The longer a woman is in a relationship, the more her sex drive declines, according to a study from the Journal of Sex and Marital Therapy. Part of the same study showed Men’s sex drive stays the same, despite how long he has been in the relationship.
170 undergraduate men and woman from the University of Guelph in Ontario, Canada, were monitored and rated on their desire levels. Everyone in the study was in a heterosexual relationship ranging from one month to nine years in length.Ranging from 1.2 to 6.0, the scale measures sex drive in such a way that lead researcher Sarah Murray and her research partner Robin Milhausen found 'specifically, for each additional month women in this study were in a relationship with their partner, their sexual desire decreased by 0.02 on the Female Sexual Function Index'.
Whilst this isn’t great news for most of us, there is a reason for this.
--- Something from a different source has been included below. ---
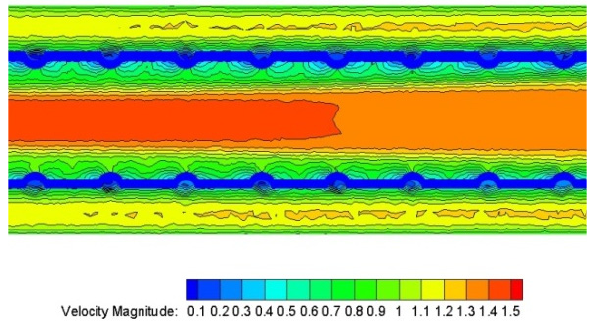
Figure 4. Velocity distribution diagram in and outside the tube.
Biologically, levels of hormones such as testosterone are believed to affect sex drive; social factors, like work and family, also have an impact. Internal psychological factors, like personality and stress play a big part.
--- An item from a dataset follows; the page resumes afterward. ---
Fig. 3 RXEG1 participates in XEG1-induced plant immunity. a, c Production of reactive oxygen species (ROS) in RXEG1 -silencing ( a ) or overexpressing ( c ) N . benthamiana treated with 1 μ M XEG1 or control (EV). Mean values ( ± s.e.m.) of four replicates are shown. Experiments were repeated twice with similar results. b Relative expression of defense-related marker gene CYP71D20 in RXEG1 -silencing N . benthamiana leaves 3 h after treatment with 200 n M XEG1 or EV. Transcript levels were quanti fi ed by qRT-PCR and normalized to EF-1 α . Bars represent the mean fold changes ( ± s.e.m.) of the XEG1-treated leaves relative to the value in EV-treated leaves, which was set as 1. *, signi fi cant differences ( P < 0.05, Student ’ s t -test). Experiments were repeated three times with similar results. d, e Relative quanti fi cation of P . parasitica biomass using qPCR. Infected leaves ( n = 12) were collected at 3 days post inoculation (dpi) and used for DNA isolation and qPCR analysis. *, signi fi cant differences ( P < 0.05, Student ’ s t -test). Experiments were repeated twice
Dr Dietrich Klusmann, a psychologist from Hamburg-Eppendorf University Hospital, believed the differences were down to human evolution.
He said: "For men, a good reason their sexual motivation to remain constant would be to guard against being cuckolded by another male."
Dr Klusmann suggests woman’s sex drive may fall as her relationship progresses is because in evolutionary terms her sex drive is very high at the beginning of a relationship which would then result in children. Once the children have come along she loses the desire to reproduce and concentrates all her energy on her offspring.
The findings of this study may go somewhat to explain why men leave the marital relationship after many years for a younger partner.
What we can do about it; your sleep patterns are probably all over the place once you have children and you’re tired. You may be experiencing a touch of post-partum depression and depression is not conducive to sex. If you are breast feeding, you may not return to your pre-pregnancy libido until after you discontinue breast feeding. The good news is, if your libido is lagging, there are a few things we can do.
-Sleep more (if possible) – even if you take it in turns with your partner over the weekend and one has Saturday and one has Sunday. If you feel refreshed and have slept well it takes all the difference and you might regain an interest in lovemaking.
-Make time for romance. Try and book in grandparents or a babysitter at least once a fortnight and have ‘date nights’ where it’s just about you and your partner. It is so good for your relationship to make time for a romantic date.
-The shift in hormones after giving birth may cause vaginal dryness – especially if you are breastfeeding. This is very common and can be combated with the use of lubricants and foreplay.
-See a doctor if you are feeling like it is becoming a bigger problem. Post Natal depression can reduce an interest in sex and your doctor can help you with this.